O cenário projetado para 2020 por Murray & Lopez (1996) apud Schramm (2004) para o indicador DALY evidencia que entre as cinco principais causas de anos de vida perdidos por morte precoce e incapacidade estão: as doenças isquêmicas do coração, depressão, acidentes de trânsito, doenças cerebrovasculares e doenças pulmonares obstrutivas crônicas. Isso indica a importância das doenças crônico- degenerativas como problema de Saúde Pública e demanda a reestruturação do sistema de atenção básica e hospitalar para promover a prevenção, diagnóstico, tratamento precoce das incapacidades geradas por estes agravos (RAMOS et al., 1993 apud SCHRAMM, 2004).

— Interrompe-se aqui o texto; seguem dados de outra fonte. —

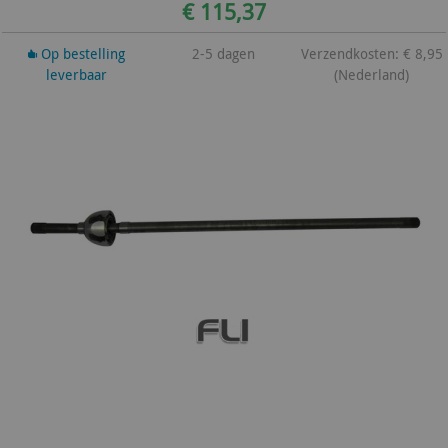
€ 115,37
Op bestelling
2-5 dagen
Verzendkosten: € 8,95
leverbaar
(Nederland)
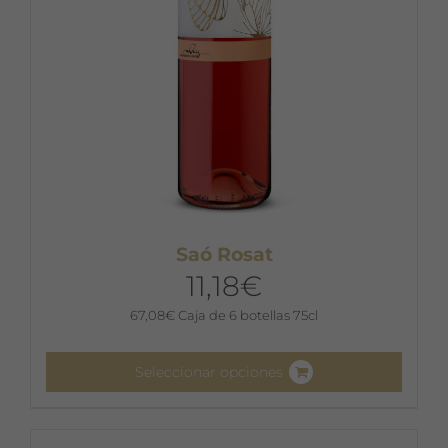
la
página
de
producto
Saó Rosat
11,18
€
67,08
€
Caja de 6 botellas 75cl
Seleccionar opciones
Este
producto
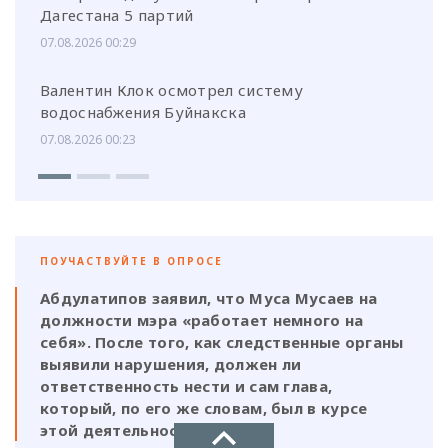
Дагестана 5 партий
07.08.2026 00:29
Валентин Клок осмотрел систему
водоснабжения Буйнакска
07.08.2026 00:23
ПОУЧАСТВУЙТЕ В ОПРОСЕ
Абдулатипов заявил, что Муса Мусаев на
должности мэра «работает немного на
себя». После того, как следственные органы
выявили нарушения, должен ли
ответственность нести и сам глава,
который, по его же словам, был в курсе
этой деятельности?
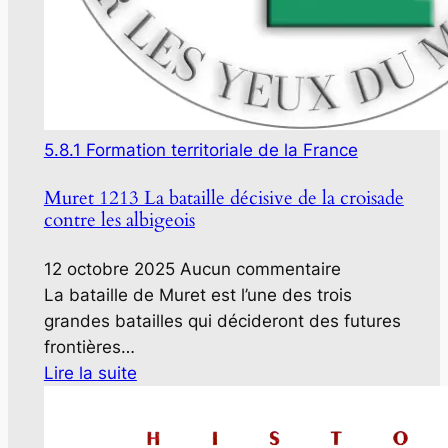
5.8.1 Formation territoriale de la France
Muret 1213 La bataille décisive de la croisade
contre les albigeois
12 octobre 2025
Aucun commentaire
La bataille de Muret est l’une des trois
grandes batailles qui décideront des futures
frontières…
Lire la suite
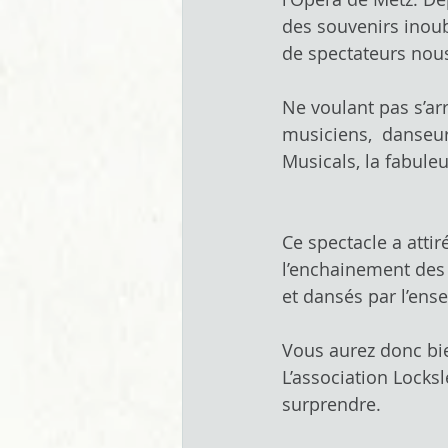
des souvenirs inoubl
de spectateurs nous
Ne voulant pas s’ar
musiciens,  danseur
Musicals, la fabule
Ce spectacle a atti
l’enchainement des 
et dansés par l’ens
Vous aurez donc bien
L’association Locksl
surprendre.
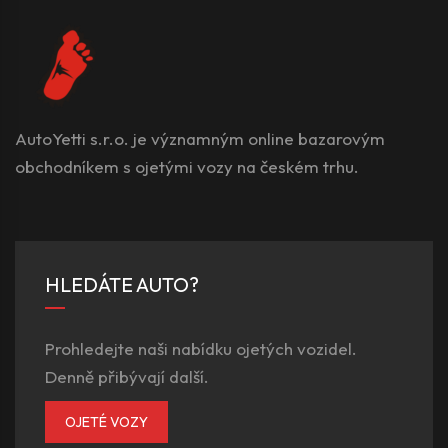
AutoYetti s.r.o. je významným online bazarovým
obchodníkem s ojetými vozy na českém trhu.
HLEDÁTE AUTO?
Prohledejte naši nabídku ojetých vozidel.
Denně přibývají další.
OJETÉ VOZY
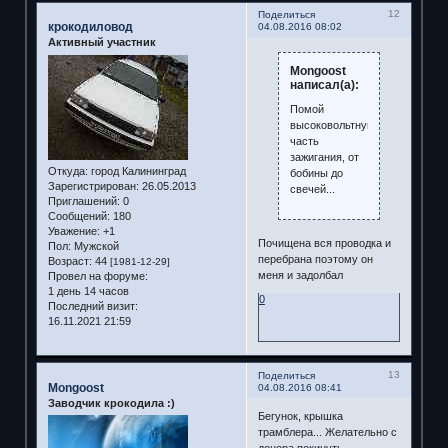
12
Поделиться
крокодиловод
04.08.2016 08:02
Активный участник
Mongoost
написал(а):
Помой
высоковольтную
часть
зажигания, от
Откуда:
город Калининград
бобины до
Зарегистрирован
: 26.05.2013
свечей...
Приглашений:
0
Сообщений:
180
Уважение:
+1
Почищена вся проводка и
Пол:
Мужской
перебрана поэтому он
Возраст:
44
[1981-12-29]
меня и задолбал
Провел на форуме:
1 день 14 часов
0
Последний визит:
16.11.2021 21:59
13
Поделиться
Mongoost
04.08.2016 08:41
Заводчик крокодила :)
Бегунок, крышка
трамблера... Желательно с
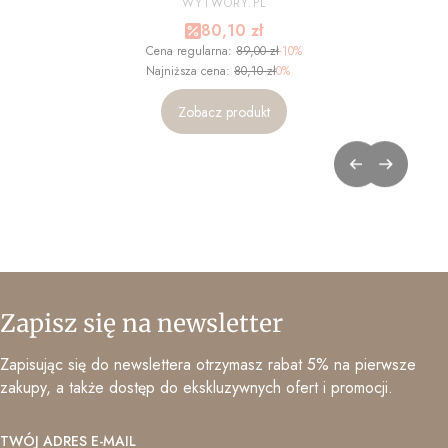
ZDJĘCIA - NA WYMIAR
WYTWORY.PL
Cena promocyjna
80,10 zł
Cena regularna:
89,00 zł
-10%
Najniższa cena:
80,10 zł
0%
Zobacz produkt
Zapisz się na newsletter
Zapisując się do newslettera otrzymasz rabat 5% na pierwsze
zakupy, a także dostęp do ekskluzywnych ofert i promocji.
TWÓJ ADRES E-MAIL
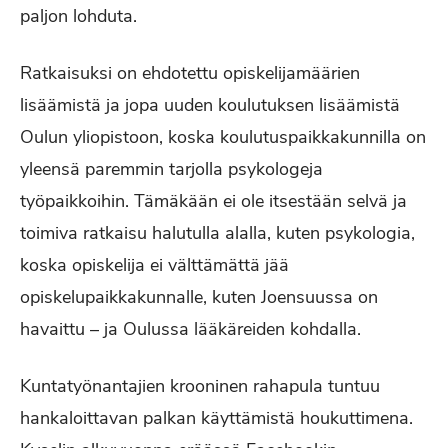
paljon lohduta.
Ratkaisuksi on ehdotettu opiskelijamäärien
lisäämistä ja jopa uuden koulutuksen lisäämistä
Oulun yliopistoon, koska koulutuspaikkakunnilla on
yleensä paremmin tarjolla psykologeja
työpaikkoihin. Tämäkään ei ole itsestään selvä ja
toimiva ratkaisu halutulla alalla, kuten psykologia,
koska opiskelija ei välttämättä jää
opiskelupaikkakunnalle, kuten Joensuussa on
havaittu – ja Oulussa lääkäreiden kohdalla.
Kuntatyönantajien krooninen rahapula tuntuu
hankaloittavan palkan käyttämistä houkuttimena.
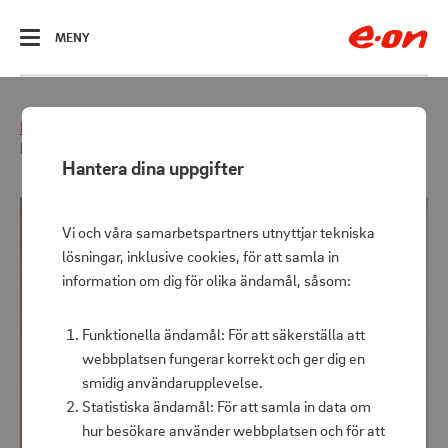
ÖPPNA
MENY
Hem
Hemmet
Inredning & textilier
Badlakan Helle Frotté 90x150 cm Grön
Hantera dina uppgifter
Vi och våra samarbetspartners utnyttjar tekniska
lösningar, inklusive cookies, för att samla in
information om dig för olika ändamål, såsom:
Funktionella ändamål: För att säkerställa att
webbplatsen fungerar korrekt och ger dig en
smidig användarupplevelse.
Statistiska ändamål: För att samla in data om
hur besökare använder webbplatsen och för att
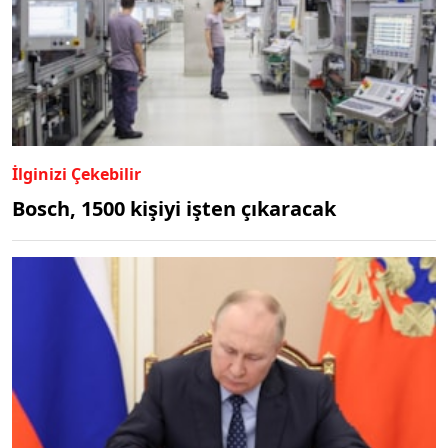
İlginizi Çekebilir
Bosch, 1500 kişiyi işten çıkaracak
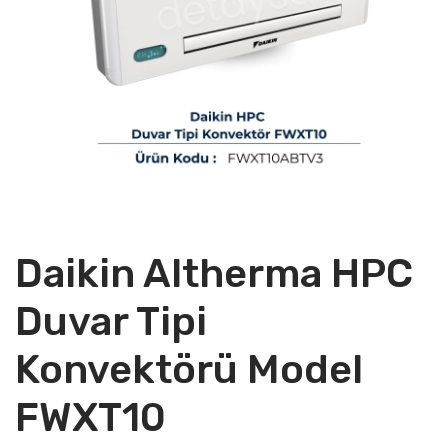
Daikin Altherma HPC
Duvar Tipi
Konvektörü Model
FWXT10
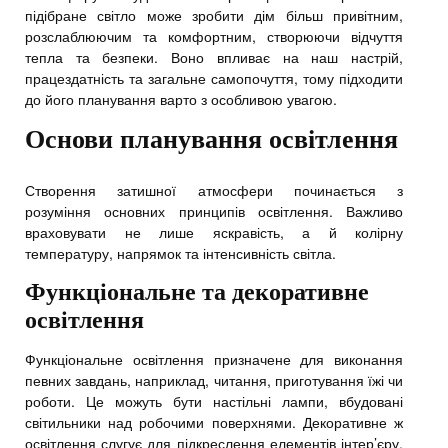
підібране світло може зробити дім більш привітним,
розслаблюючим та комфортним, створюючи відчуття
тепла та безпеки. Воно впливає на наш настрій,
працездатність та загальне самопочуття, тому підходити
до його планування варто з особливою увагою.
Основи планування освітлення
Створення затишної атмосфери починається з
розуміння основних принципів освітлення. Важливо
враховувати не лише яскравість, а й колірну
температуру, напрямок та інтенсивність світла.
Функціональне та декоративне
освітлення
Функціональне освітлення призначене для виконання
певних завдань, наприклад, читання, приготування їжі чи
роботи. Це можуть бути настільні лампи, вбудовані
світильники над робочими поверхнями. Декоративне ж
освітлення слугує для підкреслення елементів інтер’єру,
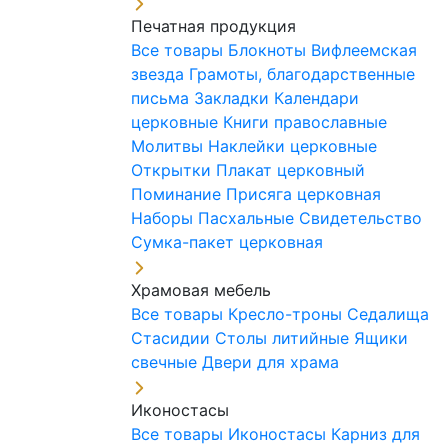
Печатная продукция
Все товары
Блокноты
Вифлеемская
звезда
Грамоты, благодарственные
письма
Закладки
Календари
церковные
Книги православные
Молитвы
Наклейки церковные
Открытки
Плакат церковный
Поминание
Присяга церковная
Наборы Пасхальные
Свидетельство
Сумка-пакет церковная
Храмовая мебель
Все товары
Кресло-троны
Седалища
Стасидии
Столы литийные
Ящики
свечные
Двери для храма
Иконостасы
Все товары
Иконостасы
Карниз для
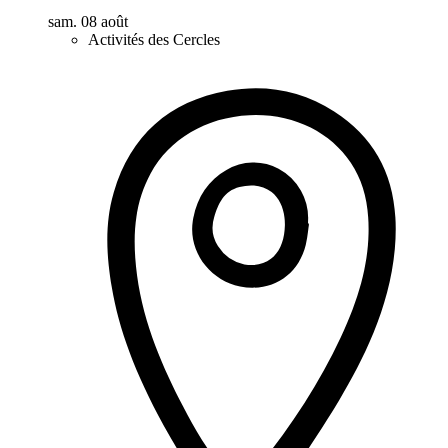
sam. 08 août
Activités des Cercles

As análises das transições nutricional, tecnológica, demográfica e epidemiológica são fortes aliados da Gestão dos Sistemas de Saúde. Neste sentido, os custos crescentes para os sistemas de saúde em relação ao impacto das complicações relacionadas aos agravos não-transmissíveis merecem destaque. Cerca de 40% a 60% das amputações não traumáticas em membros inferiores são realizadas em pacientes com diabetes (Grupo de Trabalho Internacional sobre Pé Diabético, 2001, apud SCHRAMM et al.,, 2004). Outra complicação freqüente associada a diabetes tem sido a Insuficiência Renal Crônica, IRC (BRUNO & GROSS, 2000; KLAG et al., 1996 apud SCHRAMM et al.,, 2004) ). Isto significa uma baixa qualidade de vida para as pessoas e um importante problema econômico para o País, que pode ser evitável. A discussão sobre como mudar é o objetivo do segundo artigo da série Gestão em Saúde: por que é preciso mudar e que se denomina “Gestão em Saúde: o que mudar”.